++++ THE RECORDS ++++

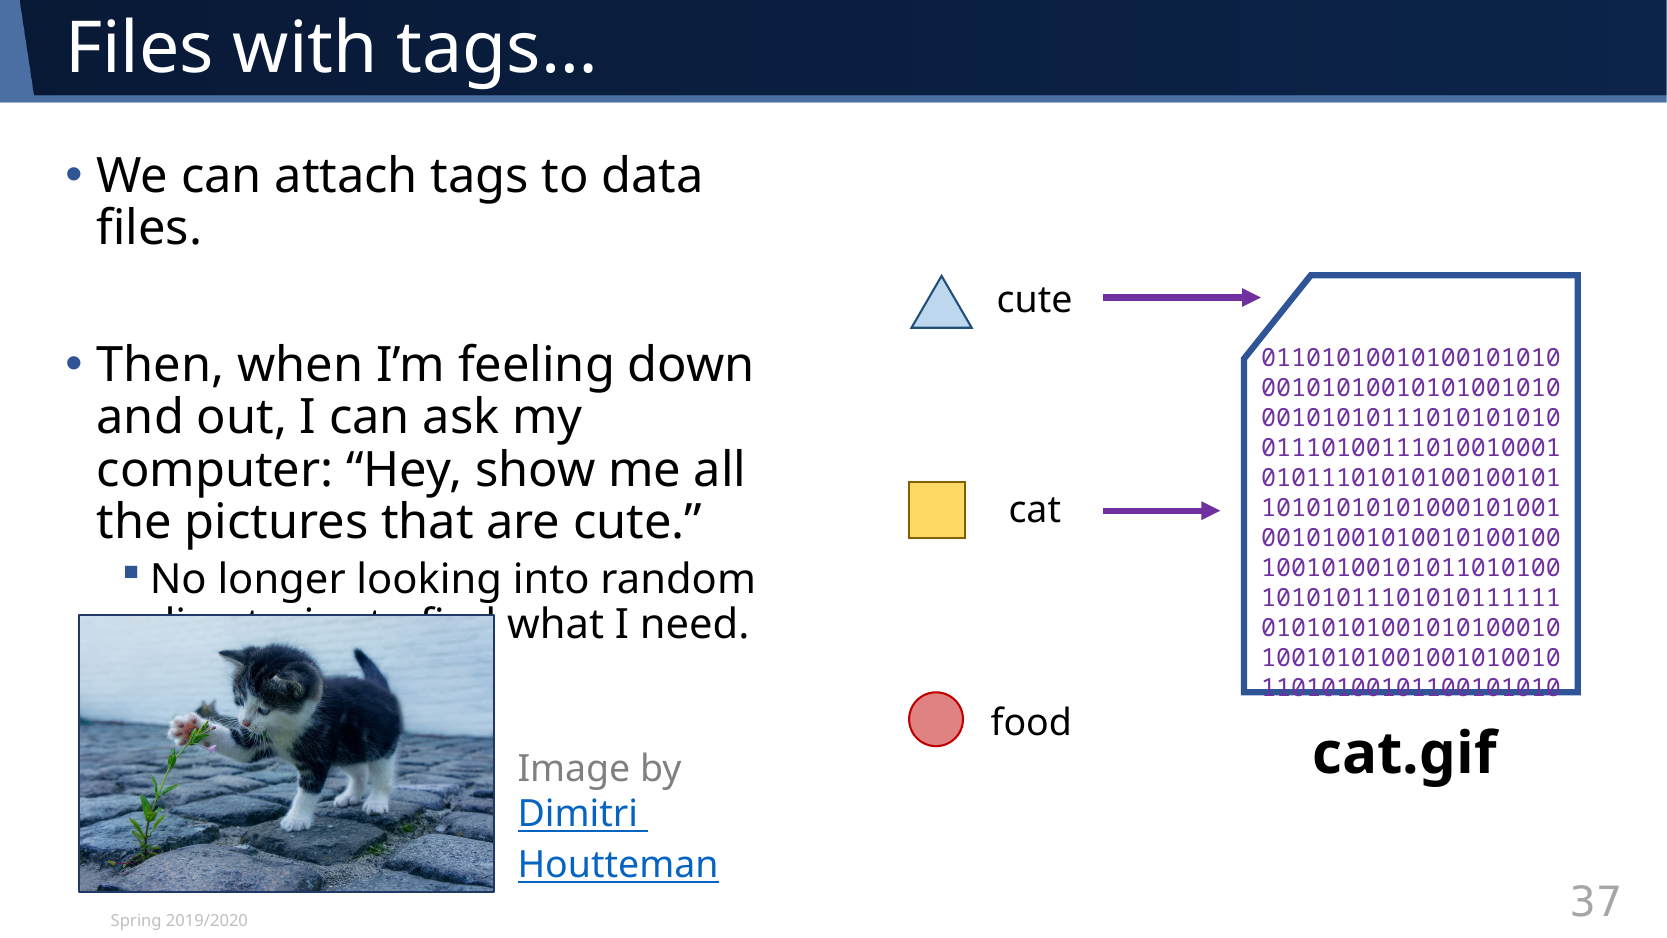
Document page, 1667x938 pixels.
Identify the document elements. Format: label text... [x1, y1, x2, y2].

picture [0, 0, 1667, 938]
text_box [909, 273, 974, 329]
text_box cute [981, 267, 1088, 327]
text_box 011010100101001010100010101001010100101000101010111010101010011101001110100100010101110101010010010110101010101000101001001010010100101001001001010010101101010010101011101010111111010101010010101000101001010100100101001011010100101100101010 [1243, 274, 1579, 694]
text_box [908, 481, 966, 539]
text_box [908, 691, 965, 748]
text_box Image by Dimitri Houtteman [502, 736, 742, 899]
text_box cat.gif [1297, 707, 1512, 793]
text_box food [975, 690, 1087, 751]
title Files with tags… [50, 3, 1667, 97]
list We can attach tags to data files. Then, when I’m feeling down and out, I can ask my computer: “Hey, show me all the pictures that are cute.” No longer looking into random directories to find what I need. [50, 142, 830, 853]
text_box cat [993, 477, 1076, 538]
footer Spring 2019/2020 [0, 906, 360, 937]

++++
++++ THE RECORDS ++++

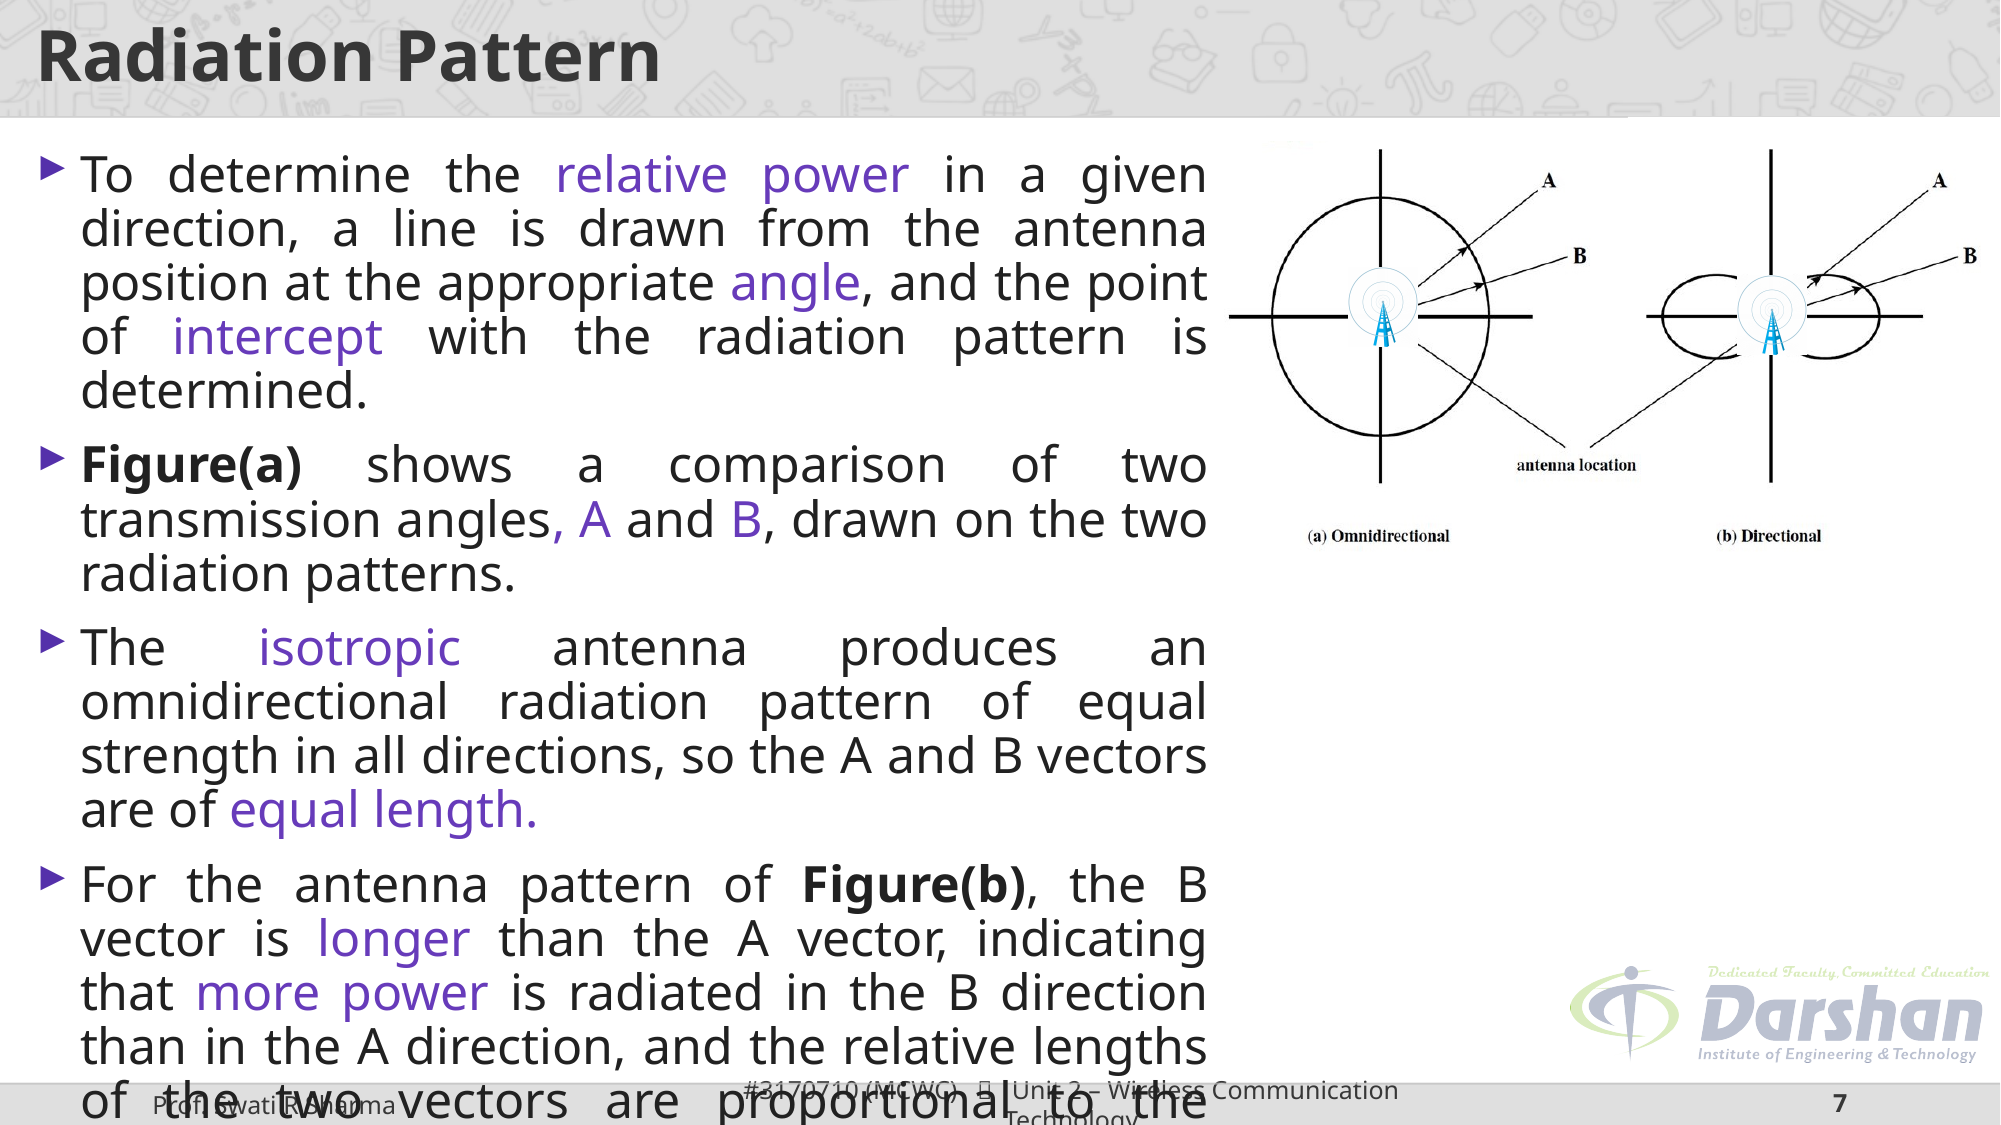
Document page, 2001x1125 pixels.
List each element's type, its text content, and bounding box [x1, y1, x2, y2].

++++
++++ THE RECORDS ++++

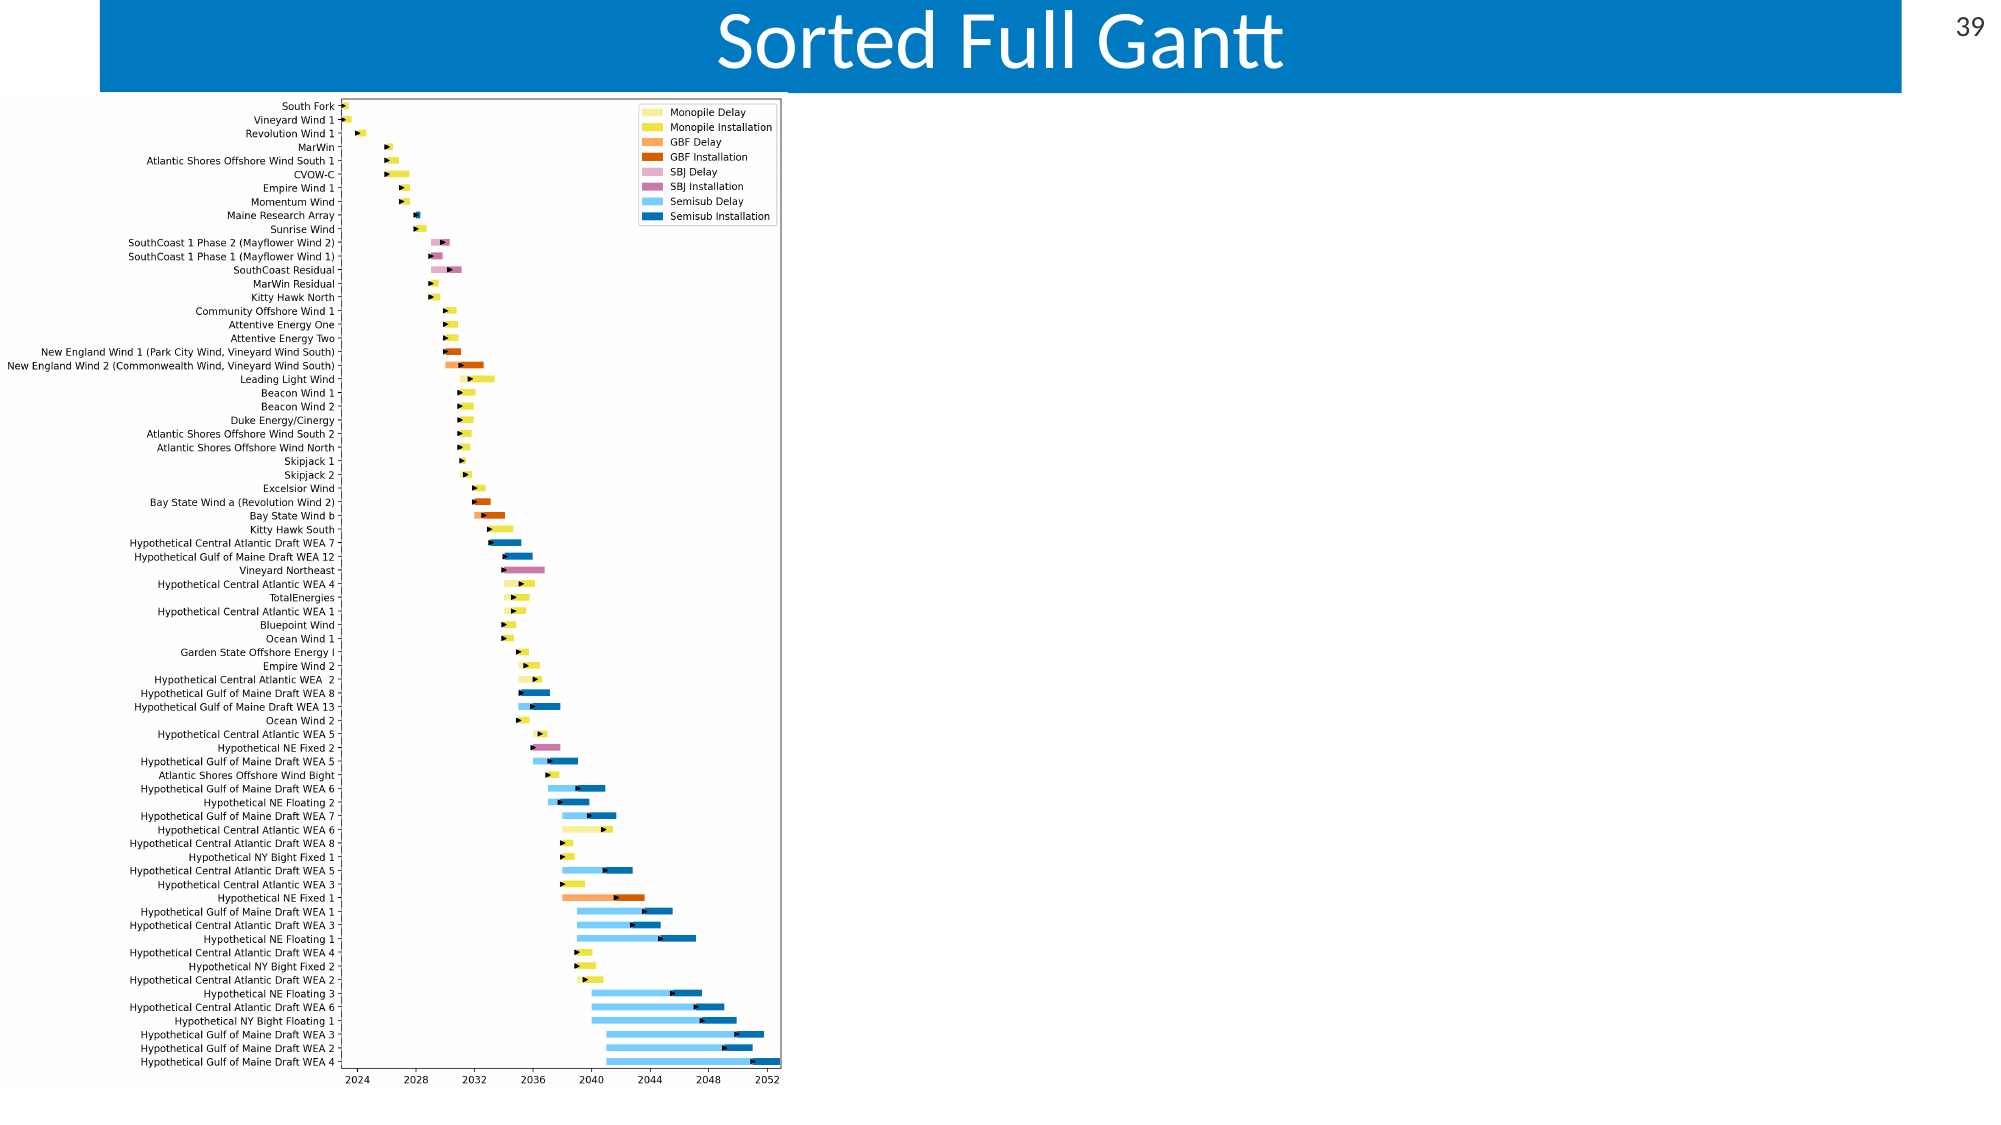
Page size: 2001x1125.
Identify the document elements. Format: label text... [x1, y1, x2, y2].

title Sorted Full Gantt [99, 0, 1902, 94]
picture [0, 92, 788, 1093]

++++

## REQUIREMENT
Lines holding "pixels" in the material above are to be reported.

## EXERCISE RESULT
Document page, 1667x938 pixels.
Document page, 2001x1125 pixels.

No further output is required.